バーテンダー「あなたは何を言っているのですか? 思い出してください。あなたはどうしてゲーム開発を自分の一生の仕事にしようと思ったんですか?」
小高「そ、それは…」
バーテンダー「あなたは自分が好きなゲームを自分の手で生み出したいんでしょう? 大ヒットよりも深く心に刺さるようなゲームを作りたいんでしょう? それがやりたくてゲーム業界に入ったのでしょう? だったら、世の中の流れなんて関係ない。ゲーム業界がどう変わろうと関係ないはずです。逃げずにとことん勝負してみなさい。自分のやりたいことを貫きなさい!」
小高「自分の…やりたいことを…」

バーテンダー「ゲーム業界がどうなるかはあなたたち次第です。あなたたち開発者が誇りを持って素晴らしい作品を作り続ければ、ゲームは廃れない。まだまだゲームにはあらゆる可能性があるわ。その可能性を広げ続けていけば…この未来だって変わるはず。私だってずっとゲームを作り続けていられたかもしれないわね」
寂しそうに言う彼女の顔に、なんだか僕は見覚えがあるような気がしました。
小高「あの…あなたはいったい誰なのですか? 僕はあなたと会ったことがありますか?」
バーテンダー「一つだけ教えるとしたら…未来の整形技術はすごいのよ」

そこで、僕はようやく気がつきました。
いや、そもそも下着のサイズがぴったりだった時点で気付くべきでした。
そして、彼女が古いファミコンやレトロゲームが好きで、『クレイジータクシー』が得意だと言った時点から。

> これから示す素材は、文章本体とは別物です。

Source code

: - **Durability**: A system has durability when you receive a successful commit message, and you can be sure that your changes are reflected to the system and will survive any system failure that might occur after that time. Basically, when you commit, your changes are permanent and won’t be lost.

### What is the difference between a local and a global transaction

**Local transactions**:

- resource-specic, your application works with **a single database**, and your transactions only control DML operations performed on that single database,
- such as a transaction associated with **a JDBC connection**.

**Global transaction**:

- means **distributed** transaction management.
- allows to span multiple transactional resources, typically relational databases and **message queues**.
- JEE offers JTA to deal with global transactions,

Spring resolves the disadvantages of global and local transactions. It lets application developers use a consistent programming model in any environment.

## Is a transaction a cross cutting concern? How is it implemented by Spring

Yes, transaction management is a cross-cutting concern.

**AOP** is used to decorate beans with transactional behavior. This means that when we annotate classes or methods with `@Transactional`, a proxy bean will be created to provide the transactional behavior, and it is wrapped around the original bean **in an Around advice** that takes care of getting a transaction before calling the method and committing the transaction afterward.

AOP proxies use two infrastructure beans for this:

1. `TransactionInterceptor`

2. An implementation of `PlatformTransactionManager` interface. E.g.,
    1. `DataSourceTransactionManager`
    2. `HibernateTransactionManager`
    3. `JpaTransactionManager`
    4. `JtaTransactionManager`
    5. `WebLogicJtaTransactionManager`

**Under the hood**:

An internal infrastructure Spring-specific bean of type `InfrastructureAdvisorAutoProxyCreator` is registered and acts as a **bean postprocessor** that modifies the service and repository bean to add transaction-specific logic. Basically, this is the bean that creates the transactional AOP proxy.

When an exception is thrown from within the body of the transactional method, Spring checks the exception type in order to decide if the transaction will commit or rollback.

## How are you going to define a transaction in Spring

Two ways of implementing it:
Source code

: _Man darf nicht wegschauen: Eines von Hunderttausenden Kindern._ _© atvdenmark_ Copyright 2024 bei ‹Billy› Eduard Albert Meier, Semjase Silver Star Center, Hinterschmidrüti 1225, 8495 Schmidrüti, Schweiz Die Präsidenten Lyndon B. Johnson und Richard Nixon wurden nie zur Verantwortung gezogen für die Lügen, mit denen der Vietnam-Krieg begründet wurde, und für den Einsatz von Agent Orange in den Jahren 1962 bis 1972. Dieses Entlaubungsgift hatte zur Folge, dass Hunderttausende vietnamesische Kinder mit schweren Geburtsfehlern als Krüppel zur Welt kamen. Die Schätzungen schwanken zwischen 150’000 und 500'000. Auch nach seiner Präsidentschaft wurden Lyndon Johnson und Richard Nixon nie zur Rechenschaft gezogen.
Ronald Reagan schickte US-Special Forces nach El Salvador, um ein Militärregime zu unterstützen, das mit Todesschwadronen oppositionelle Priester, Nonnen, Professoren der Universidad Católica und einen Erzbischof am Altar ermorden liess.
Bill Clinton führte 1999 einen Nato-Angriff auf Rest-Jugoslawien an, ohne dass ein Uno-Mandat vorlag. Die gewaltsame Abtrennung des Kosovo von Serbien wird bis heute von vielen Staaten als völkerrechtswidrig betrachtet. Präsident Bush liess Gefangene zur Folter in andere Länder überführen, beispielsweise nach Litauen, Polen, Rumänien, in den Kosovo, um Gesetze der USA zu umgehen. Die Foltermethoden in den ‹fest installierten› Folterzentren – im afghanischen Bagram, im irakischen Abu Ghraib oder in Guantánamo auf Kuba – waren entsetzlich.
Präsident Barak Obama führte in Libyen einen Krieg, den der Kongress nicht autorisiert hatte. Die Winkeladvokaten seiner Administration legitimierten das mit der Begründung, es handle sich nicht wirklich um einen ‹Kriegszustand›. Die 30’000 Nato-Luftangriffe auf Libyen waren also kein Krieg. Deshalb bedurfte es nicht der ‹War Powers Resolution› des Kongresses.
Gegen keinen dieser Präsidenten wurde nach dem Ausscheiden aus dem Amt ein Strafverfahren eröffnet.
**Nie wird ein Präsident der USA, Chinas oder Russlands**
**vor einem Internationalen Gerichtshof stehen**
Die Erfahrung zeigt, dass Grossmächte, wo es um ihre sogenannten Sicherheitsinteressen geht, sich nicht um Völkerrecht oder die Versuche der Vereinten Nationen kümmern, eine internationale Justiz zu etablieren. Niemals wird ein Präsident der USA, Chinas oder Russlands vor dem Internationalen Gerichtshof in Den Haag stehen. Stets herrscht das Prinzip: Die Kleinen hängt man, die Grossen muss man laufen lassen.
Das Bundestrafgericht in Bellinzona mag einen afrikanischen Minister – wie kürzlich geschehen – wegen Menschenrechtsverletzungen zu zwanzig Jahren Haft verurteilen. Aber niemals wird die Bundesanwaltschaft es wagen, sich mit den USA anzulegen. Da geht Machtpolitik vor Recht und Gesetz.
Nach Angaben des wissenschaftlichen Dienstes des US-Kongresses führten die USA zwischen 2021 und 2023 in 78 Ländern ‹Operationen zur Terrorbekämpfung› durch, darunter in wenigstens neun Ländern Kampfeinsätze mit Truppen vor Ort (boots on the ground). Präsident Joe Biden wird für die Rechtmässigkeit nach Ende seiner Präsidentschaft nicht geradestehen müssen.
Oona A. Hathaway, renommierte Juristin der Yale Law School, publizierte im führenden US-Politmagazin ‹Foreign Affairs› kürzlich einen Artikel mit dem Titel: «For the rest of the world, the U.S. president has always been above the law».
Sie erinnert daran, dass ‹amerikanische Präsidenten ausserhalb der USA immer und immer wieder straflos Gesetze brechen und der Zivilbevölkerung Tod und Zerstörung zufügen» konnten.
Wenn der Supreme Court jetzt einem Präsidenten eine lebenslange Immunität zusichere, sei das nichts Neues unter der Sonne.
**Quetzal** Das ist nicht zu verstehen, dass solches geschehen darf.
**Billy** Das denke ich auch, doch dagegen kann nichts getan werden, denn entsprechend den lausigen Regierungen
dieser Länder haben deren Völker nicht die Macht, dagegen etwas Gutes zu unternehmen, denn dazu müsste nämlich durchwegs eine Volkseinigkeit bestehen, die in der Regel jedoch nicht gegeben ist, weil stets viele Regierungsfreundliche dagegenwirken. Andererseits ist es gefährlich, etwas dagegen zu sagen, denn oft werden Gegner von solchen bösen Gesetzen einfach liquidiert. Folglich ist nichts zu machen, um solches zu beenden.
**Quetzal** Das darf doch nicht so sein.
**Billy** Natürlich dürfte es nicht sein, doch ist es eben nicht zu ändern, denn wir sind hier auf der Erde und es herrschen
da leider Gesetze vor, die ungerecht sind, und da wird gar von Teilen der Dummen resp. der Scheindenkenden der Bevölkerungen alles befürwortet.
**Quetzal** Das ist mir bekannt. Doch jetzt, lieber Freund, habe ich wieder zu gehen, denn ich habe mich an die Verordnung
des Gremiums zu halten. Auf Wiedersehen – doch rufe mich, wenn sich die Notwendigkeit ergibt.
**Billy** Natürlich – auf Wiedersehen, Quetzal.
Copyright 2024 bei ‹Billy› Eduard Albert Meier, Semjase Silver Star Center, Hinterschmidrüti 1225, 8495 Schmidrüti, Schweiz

そう、そのバーテンダーさんは10年後の僕自身だったのです!

ゲーム業界を辞めて女性バーテンダーに転身したという、未来の小高和剛だったのです!

バーテンダー「あなたには…私のように諦めて欲しくない。だから…未来を変えて。あなたがゲーム業界に飛び込んだ時の気持ちを、いまこそ思い出すのよ」
小高「あ、あなたが本当に未来の僕なら…最後に教えてください! 僕はこの後どんな作品を作れば良いんですか!? 何が正解なんですか!?」
すると、彼女は言いました。
バーテンダー「正解なんてないわよ。だからゲーム作りは面白いんじゃない」
彼女はふっと微笑みました。
それはどこか儚げで…けれど満足げな笑みでした。

その笑顔を見た直後、僕は気を失いました。

その後、現代に戻って来た僕は決意を固め直しました。

そうだ!
僕は自分が作りたいゲームを作るだけだ!
深く心に刺さるようなゲームを作ってみせる!
僕は今まで通りに自分の道を突き進んでやる!

そんな決意とともに、未来の自分から授かった勝負下着を着用した僕は、再び戦場へと戻っていきました。